## begin

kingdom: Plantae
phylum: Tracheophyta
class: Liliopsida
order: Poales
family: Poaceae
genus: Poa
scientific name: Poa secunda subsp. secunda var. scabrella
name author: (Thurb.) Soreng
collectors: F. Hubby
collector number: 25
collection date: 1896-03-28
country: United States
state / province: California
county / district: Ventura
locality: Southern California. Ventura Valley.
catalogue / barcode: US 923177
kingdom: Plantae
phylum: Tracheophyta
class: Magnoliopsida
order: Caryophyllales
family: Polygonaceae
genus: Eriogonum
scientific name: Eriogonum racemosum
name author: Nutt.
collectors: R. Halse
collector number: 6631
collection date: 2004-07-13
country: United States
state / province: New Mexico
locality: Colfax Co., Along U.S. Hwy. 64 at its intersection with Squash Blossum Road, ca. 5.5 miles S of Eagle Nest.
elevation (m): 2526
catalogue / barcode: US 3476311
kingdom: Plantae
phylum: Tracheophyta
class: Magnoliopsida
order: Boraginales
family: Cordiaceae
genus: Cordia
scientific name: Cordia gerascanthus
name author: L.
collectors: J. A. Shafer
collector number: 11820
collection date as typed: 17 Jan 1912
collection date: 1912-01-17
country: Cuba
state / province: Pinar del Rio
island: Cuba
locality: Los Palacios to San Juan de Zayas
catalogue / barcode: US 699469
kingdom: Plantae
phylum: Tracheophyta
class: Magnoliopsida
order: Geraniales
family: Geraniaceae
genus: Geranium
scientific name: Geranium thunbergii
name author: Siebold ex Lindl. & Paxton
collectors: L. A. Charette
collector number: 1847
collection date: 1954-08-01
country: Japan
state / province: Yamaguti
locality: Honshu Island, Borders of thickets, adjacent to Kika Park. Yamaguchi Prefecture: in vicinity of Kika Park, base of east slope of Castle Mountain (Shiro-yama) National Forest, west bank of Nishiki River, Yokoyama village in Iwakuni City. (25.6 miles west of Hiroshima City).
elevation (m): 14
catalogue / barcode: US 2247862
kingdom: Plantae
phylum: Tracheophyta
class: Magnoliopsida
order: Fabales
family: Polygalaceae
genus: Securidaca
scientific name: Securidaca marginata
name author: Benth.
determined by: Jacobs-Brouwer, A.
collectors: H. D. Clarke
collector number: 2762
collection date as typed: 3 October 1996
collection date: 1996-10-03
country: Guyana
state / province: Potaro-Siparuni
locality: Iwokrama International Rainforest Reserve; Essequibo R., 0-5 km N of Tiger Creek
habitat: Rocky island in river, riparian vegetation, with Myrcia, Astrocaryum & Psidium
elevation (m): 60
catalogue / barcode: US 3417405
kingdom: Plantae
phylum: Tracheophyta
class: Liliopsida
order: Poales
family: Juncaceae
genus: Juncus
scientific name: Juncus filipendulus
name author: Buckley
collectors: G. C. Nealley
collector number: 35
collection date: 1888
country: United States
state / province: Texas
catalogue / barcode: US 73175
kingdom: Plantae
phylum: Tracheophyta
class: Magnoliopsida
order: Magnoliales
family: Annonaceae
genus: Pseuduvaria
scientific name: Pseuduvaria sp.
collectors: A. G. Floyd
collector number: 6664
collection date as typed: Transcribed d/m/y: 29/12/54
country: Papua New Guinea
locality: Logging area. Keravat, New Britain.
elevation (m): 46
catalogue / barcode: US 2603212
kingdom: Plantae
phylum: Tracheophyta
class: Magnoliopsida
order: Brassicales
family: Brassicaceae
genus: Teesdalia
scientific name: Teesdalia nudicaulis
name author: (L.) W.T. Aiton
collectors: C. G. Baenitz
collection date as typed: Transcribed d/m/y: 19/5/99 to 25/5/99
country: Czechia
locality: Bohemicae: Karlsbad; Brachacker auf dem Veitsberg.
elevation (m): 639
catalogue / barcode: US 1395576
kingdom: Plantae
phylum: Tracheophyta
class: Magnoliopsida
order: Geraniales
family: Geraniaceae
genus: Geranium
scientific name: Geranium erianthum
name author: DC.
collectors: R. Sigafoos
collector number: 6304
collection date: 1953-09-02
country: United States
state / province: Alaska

## end

Put every line of the listing above into a Markdown table with two columns, "Row" and "Line." Number each row and leave out blank lines.

SOLVED PROBLEM —
| Row | Line |
|---|---|
| 1 | kingdom: Plantae |
| 2 | phylum: Tracheophyta |
| 3 | class: Liliopsida |
| 4 | order: Poales |
| 5 | family: Poaceae |
| 6 | genus: Poa |
| 7 | scientific name: Poa secunda subsp. secunda var. scabrella |
| 8 | name author: (Thurb.) Soreng |
| 9 | collectors: F. Hubby |
| 10 | collector number: 25 |
| 11 | collection date: 1896-03-28 |
| 12 | country: United States |
| 13 | state / province: California |
| 14 | county / district: Ventura |
| 15 | locality: Southern California. Ventura Valley. |
| 16 | catalogue / barcode: US 923177 |
| 17 | kingdom: Plantae |
| 18 | phylum: Tracheophyta |
| 19 | class: Magnoliopsida |
| 20 | order: Caryophyllales |
| 21 | family: Polygonaceae |
| 22 | genus: Eriogonum |
| 23 | scientific name: Eriogonum racemosum |
| 24 | name author: Nutt. |
| 25 | collectors: R. Halse |
| 26 | collector number: 6631 |
| 27 | collection date: 2004-07-13 |
| 28 | country: United States |
| 29 | state / province: New Mexico |
| 30 | locality: Colfax Co., Along U.S. Hwy. 64 at its intersection with Squash Blossum Road, ca. 5.5 miles S of Eagle Nest. |
| 31 | elevation (m): 2526 |
| 32 | catalogue / barcode: US 3476311 |
| 33 | kingdom: Plantae |
| 34 | phylum: Tracheophyta |
| 35 | class: Magnoliopsida |
| 36 | order: Boraginales |
| 37 | family: Cordiaceae |
| 38 | genus: Cordia |
| 39 | scientific name: Cordia gerascanthus |
| 40 | name author: L. |
| 41 | collectors: J. A. Shafer |
| 42 | collector number: 11820 |
| 43 | collection date as typed: 17 Jan 1912 |
| 44 | collection date: 1912-01-17 |
| 45 | country: Cuba |
| 46 | state / province: Pinar del Rio |
| 47 | island: Cuba |
| 48 | locality: Los Palacios to San Juan de Zayas |
| 49 | catalogue / barcode: US 699469 |
| 50 | kingdom: Plantae |
| 51 | phylum: Tracheophyta |
| 52 | class: Magnoliopsida |
| 53 | order: Geraniales |
| 54 | family: Geraniaceae |
| 55 | genus: Geranium |
| 56 | scientific name: Geranium thunbergii |
| 57 | name author: Siebold ex Lindl. & Paxton |
| 58 | collectors: L. A. Charette |
| 59 | collector number: 1847 |
| 60 | collection date: 1954-08-01 |
| 61 | country: Japan |
| 62 | state / province: Yamaguti |
| 63 | locality: Honshu Island, Borders of thickets, adjacent to Kika Park. Yamaguchi Prefecture: in vicinity of Kika Park, base of east slope of Castle Mountain (Shiro-yama) National Forest, west bank of Nishiki River, Yokoyama village in Iwakuni City. (25.6 miles west of Hiroshima City). |
| 64 | elevation (m): 14 |
| 65 | catalogue / barcode: US 2247862 |
| 66 | kingdom: Plantae |
| 67 | phylum: Tracheophyta |
| 68 | class: Magnoliopsida |
| 69 | order: Fabales |
| 70 | family: Polygalaceae |
| 71 | genus: Securidaca |
| 72 | scientific name: Securidaca marginata |
| 73 | name author: Benth. |
| 74 | determined by: Jacobs-Brouwer, A. |
| 75 | collectors: H. D. Clarke |
| 76 | collector number: 2762 |
| 77 | collection date as typed: 3 October 1996 |
| 78 | collection date: 1996-10-03 |
| 79 | country: Guyana |
| 80 | state / province: Potaro-Siparuni |
| 81 | locality: Iwokrama International Rainforest Reserve; Essequibo R., 0-5 km N of Tiger Creek |
| 82 | habitat: Rocky island in river, riparian vegetation, with Myrcia, Astrocaryum & Psidium |
| 83 | elevation (m): 60 |
| 84 | catalogue / barcode: US 3417405 |
| 85 | kingdom: Plantae |
| 86 | phylum: Tracheophyta |
| 87 | class: Liliopsida |
| 88 | order: Poales |
| 89 | family: Juncaceae |
| 90 | genus: Juncus |
| 91 | scientific name: Juncus filipendulus |
| 92 | name author: Buckley |
| 93 | collectors: G. C. Nealley |
| 94 | collector number: 35 |
| 95 | collection date: 1888 |
| 96 | country: United States |
| 97 | state / province: Texas |
| 98 | catalogue / barcode: US 73175 |
| 99 | kingdom: Plantae |
| 100 | phylum: Tracheophyta |
| 101 | class: Magnoliopsida |
| 102 | order: Magnoliales |
| 103 | family: Annonaceae |
| 104 | genus: Pseuduvaria |
| 105 | scientific name: Pseuduvaria sp. |
| 106 | collectors: A. G. Floyd |
| 107 | collector number: 6664 |
| 108 | collection date as typed: Transcribed d/m/y: 29/12/54 |
| 109 | country: Papua New Guinea |
| 110 | locality: Logging area. Keravat, New Britain. |
| 111 | elevation (m): 46 |
| 112 | catalogue / barcode: US 2603212 |
| 113 | kingdom: Plantae |
| 114 | phylum: Tracheophyta |
| 115 | class: Magnoliopsida |
| 116 | order: Brassicales |
| 117 | family: Brassicaceae |
| 118 | genus: Teesdalia |
| 119 | scientific name: Teesdalia nudicaulis |
| 120 | name author: (L.) W.T. Aiton |
| 121 | collectors: C. G. Baenitz |
| 122 | collection date as typed: Transcribed d/m/y: 19/5/99 to 25/5/99 |
| 123 | country: Czechia |
| 124 | locality: Bohemicae: Karlsbad; Brachacker auf dem Veitsberg. |
| 125 | elevation (m): 639 |
| 126 | catalogue / barcode: US 1395576 |
| 127 | kingdom: Plantae |
| 128 | phylum: Tracheophyta |
| 129 | class: Magnoliopsida |
| 130 | order: Geraniales |
| 131 | family: Geraniaceae |
| 132 | genus: Geranium |
| 133 | scientific name: Geranium erianthum |
| 134 | name author: DC. |
| 135 | collectors: R. Sigafoos |
| 136 | collector number: 6304 |
| 137 | collection date: 1953-09-02 |
| 138 | country: United States |
| 139 | state / province: Alaska |